So far, members of the pro-Africa coalition have managed to set aside differences over issues such as whether condoms ought to be distributed as part of the battle against AIDS.

“You have every kind of political viewpoint,” said the Rev. Rick Warren, author of “The Purpose-Driven Life” and founding pastor of Saddleback Church in Lake Forest, Calif.

“There are different opinions on how it should be done, but we all believe poverty should be eliminated.”

Alternative Christian rock band Jars of Clay focuses on digging wells for “clean blood and clean water.” Band members say a better water supply addresses the underlying poverty issues, including AIDS.

Since March, 42 wells have been constructed through the group’s efforts, bringing clean water to more than 34,000 people.

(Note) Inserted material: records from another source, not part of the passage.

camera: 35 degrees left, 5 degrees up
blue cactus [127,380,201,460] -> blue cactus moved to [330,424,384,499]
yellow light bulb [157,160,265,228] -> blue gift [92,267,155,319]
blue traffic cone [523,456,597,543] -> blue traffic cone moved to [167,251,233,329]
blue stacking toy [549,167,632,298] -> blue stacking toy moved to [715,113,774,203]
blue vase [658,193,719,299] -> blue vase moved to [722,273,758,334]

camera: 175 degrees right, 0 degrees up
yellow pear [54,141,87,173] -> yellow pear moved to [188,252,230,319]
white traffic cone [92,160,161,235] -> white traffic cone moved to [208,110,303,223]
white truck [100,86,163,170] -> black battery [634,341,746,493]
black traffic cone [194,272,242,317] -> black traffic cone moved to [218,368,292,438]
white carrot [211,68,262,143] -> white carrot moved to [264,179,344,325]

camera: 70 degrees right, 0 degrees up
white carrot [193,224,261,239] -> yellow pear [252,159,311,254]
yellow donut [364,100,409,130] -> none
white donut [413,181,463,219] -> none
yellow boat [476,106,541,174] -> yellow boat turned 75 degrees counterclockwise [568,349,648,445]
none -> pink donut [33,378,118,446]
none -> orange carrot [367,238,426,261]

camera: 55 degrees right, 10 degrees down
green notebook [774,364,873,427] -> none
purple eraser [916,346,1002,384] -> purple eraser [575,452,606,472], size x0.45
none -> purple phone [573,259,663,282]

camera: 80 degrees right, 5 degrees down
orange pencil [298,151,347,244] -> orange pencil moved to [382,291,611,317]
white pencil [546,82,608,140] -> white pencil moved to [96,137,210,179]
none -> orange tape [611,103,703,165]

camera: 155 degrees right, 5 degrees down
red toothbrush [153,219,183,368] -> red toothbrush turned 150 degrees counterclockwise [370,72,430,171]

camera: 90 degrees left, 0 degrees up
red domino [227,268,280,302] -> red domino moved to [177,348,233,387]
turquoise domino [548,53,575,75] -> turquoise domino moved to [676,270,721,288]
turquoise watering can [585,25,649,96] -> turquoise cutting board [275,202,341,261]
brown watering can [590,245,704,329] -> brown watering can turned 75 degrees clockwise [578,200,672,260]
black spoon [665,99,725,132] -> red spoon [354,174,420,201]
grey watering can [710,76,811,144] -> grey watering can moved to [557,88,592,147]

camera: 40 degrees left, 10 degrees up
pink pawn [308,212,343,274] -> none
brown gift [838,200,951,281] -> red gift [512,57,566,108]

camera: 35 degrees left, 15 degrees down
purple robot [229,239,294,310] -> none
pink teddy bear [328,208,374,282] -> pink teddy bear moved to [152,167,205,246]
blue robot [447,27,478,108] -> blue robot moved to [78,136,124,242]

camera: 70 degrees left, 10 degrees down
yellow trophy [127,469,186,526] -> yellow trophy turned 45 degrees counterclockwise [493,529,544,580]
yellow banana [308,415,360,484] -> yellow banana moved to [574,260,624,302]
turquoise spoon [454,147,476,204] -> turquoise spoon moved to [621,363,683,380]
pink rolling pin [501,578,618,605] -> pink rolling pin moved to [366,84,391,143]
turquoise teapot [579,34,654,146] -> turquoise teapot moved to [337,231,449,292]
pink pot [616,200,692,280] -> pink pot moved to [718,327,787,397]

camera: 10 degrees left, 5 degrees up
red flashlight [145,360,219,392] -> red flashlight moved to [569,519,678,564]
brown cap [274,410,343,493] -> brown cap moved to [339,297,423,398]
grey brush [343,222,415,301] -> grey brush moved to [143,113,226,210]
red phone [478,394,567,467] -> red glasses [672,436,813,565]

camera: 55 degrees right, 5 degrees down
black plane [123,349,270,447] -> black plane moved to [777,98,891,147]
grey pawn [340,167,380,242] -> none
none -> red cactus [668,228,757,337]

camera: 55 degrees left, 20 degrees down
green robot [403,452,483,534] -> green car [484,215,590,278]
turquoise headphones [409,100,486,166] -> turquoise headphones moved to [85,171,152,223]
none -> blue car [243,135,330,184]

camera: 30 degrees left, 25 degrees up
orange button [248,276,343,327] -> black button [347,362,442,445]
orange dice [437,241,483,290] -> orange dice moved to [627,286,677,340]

Opportunity International in Oak Brook, Ill., sees the solution in microfinance, in which small-business loans are given, mostly to poor women, in the developing world. The 30-year-old global Christian organization wants to offer people a way to generate income and work their way out of debt.

Mr. Warren said Africa doesn’t need pity, but partnership. He said the continent’s problems will never be solved solely by governments, instead, arguing that many of Africa’s problems, including corrupt governments, are matters of the soul.

“You’re only throwing money at a problem, if you don’t have a change in heart,” Mr. Warren said.